[Records from a collection]
+ + + +

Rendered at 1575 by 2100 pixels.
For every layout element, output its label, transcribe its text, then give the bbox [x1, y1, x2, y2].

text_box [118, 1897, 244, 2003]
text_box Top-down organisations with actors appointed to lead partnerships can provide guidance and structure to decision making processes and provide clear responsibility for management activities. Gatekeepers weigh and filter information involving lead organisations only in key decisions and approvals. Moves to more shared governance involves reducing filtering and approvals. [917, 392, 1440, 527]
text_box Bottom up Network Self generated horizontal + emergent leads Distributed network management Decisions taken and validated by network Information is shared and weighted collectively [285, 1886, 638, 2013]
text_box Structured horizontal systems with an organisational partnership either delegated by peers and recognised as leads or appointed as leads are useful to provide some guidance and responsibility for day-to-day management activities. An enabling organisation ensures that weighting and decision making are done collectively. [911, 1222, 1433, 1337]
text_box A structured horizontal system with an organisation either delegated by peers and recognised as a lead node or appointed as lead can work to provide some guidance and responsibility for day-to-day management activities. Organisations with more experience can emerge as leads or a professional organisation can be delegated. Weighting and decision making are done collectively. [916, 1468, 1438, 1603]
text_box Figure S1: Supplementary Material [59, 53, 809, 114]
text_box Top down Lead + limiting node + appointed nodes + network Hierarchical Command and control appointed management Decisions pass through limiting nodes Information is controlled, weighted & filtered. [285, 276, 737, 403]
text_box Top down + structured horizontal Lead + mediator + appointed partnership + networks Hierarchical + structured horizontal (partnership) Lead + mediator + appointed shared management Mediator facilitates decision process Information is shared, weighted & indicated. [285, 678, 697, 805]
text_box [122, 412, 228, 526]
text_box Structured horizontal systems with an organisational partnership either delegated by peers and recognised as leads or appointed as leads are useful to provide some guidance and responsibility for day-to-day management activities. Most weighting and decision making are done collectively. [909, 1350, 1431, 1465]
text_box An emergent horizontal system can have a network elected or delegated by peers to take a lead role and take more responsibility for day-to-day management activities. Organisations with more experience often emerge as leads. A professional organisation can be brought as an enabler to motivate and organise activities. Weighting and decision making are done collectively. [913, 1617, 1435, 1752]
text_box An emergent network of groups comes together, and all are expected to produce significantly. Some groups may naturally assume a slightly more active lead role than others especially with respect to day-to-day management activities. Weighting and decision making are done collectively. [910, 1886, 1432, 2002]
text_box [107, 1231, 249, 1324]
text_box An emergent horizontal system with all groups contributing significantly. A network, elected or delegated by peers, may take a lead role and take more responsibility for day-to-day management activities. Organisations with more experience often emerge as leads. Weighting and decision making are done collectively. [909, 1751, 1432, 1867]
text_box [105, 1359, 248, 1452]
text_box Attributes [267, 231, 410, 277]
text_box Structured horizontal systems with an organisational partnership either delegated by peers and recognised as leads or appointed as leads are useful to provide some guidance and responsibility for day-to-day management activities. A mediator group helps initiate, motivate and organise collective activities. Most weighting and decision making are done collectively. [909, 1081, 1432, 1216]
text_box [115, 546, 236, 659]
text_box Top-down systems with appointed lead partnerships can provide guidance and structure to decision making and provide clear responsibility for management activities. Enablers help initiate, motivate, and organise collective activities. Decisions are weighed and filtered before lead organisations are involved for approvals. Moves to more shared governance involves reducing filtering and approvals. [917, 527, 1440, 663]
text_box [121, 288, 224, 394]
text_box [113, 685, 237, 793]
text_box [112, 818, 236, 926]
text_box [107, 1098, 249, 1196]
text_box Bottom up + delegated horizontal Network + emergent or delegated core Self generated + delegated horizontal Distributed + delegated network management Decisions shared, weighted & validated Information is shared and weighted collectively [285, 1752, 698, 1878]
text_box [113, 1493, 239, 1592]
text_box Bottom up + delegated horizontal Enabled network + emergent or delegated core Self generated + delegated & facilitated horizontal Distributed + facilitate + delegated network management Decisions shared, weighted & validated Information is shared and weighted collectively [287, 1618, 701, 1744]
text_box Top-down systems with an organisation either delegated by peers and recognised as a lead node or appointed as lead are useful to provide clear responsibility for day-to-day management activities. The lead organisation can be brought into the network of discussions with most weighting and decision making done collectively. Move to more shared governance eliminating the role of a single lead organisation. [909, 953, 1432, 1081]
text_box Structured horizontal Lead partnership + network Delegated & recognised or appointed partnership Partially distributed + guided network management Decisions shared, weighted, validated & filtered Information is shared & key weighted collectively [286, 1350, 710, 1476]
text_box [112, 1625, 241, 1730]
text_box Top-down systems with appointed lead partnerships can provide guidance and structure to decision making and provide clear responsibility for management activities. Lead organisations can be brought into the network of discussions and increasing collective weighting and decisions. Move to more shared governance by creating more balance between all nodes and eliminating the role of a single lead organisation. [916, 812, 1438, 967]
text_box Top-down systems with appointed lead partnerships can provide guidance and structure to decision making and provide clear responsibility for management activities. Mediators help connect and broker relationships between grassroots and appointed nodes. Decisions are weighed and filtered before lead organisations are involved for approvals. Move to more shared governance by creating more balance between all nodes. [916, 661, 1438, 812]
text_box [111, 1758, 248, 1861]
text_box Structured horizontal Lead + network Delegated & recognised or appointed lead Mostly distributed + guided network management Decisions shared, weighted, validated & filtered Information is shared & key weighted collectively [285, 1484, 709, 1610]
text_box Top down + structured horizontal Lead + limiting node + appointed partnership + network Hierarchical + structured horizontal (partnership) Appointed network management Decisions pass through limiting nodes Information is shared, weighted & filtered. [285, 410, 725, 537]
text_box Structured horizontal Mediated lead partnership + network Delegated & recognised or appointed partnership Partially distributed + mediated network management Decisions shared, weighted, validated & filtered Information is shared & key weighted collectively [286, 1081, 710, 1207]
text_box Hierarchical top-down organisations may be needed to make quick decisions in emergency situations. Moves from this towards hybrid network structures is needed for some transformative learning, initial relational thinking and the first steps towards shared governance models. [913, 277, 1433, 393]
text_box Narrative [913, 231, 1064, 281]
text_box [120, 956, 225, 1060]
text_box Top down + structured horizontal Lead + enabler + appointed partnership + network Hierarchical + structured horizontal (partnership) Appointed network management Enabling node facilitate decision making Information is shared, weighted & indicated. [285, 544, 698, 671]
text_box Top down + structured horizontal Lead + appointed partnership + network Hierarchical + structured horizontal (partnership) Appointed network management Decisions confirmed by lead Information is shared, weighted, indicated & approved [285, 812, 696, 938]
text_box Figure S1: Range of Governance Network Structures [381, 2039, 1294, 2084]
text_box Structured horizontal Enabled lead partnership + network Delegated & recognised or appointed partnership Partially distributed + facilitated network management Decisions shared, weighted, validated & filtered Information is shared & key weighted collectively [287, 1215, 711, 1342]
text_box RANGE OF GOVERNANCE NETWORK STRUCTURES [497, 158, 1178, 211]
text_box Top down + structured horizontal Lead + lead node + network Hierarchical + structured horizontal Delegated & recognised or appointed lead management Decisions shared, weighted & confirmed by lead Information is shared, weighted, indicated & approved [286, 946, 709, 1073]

+ + + +

▶ [EXERCISE]
Filter the records for the string "Figure" and copy every line that holds it.

▶ [RESULT FOR THIS TASK]
text_box Figure S1: Supplementary Material [59, 53, 809, 114]
text_box Figure S1: Range of Governance Network Structures [381, 2039, 1294, 2084]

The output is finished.